[Excerpts from a dataset]
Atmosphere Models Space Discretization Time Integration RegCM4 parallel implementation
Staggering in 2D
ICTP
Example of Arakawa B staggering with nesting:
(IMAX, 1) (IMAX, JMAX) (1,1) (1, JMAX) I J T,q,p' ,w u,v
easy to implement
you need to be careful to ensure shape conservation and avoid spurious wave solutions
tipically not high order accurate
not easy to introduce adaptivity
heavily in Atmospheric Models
* * *
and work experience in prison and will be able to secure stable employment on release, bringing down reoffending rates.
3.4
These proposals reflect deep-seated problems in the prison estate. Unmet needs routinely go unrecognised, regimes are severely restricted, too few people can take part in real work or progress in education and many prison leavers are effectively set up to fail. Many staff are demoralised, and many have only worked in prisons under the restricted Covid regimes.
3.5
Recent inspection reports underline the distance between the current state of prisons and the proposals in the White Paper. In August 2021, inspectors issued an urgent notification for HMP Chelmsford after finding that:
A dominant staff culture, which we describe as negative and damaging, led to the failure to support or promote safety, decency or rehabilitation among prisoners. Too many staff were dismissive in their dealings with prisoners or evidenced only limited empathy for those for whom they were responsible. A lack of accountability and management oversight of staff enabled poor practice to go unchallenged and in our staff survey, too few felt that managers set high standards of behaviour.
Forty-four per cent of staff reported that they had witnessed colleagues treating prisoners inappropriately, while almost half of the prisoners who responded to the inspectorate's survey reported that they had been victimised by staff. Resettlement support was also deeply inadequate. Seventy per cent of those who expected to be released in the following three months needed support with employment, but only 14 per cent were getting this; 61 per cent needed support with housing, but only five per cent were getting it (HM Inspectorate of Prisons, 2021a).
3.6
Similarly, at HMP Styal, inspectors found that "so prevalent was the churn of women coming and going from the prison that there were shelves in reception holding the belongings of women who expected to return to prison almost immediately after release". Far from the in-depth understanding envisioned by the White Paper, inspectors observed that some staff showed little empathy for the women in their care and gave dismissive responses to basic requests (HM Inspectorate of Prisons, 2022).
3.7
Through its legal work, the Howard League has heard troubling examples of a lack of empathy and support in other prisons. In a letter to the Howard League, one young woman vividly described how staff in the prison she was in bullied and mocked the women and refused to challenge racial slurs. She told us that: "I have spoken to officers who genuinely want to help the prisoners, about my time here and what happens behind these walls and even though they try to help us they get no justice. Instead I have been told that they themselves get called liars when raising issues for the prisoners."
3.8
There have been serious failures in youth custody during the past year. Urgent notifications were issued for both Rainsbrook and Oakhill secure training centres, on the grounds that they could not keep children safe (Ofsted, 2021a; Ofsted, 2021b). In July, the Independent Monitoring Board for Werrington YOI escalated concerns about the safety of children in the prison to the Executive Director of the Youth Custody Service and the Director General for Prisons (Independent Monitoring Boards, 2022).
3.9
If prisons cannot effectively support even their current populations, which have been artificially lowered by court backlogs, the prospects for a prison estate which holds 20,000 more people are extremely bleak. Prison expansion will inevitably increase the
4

What is expected
Each line of the records that holds the word "Models" should be copied out.

Your solution
Atmosphere Models Space Discretization Time Integration RegCM4 parallel implementation
heavily in Atmospheric Models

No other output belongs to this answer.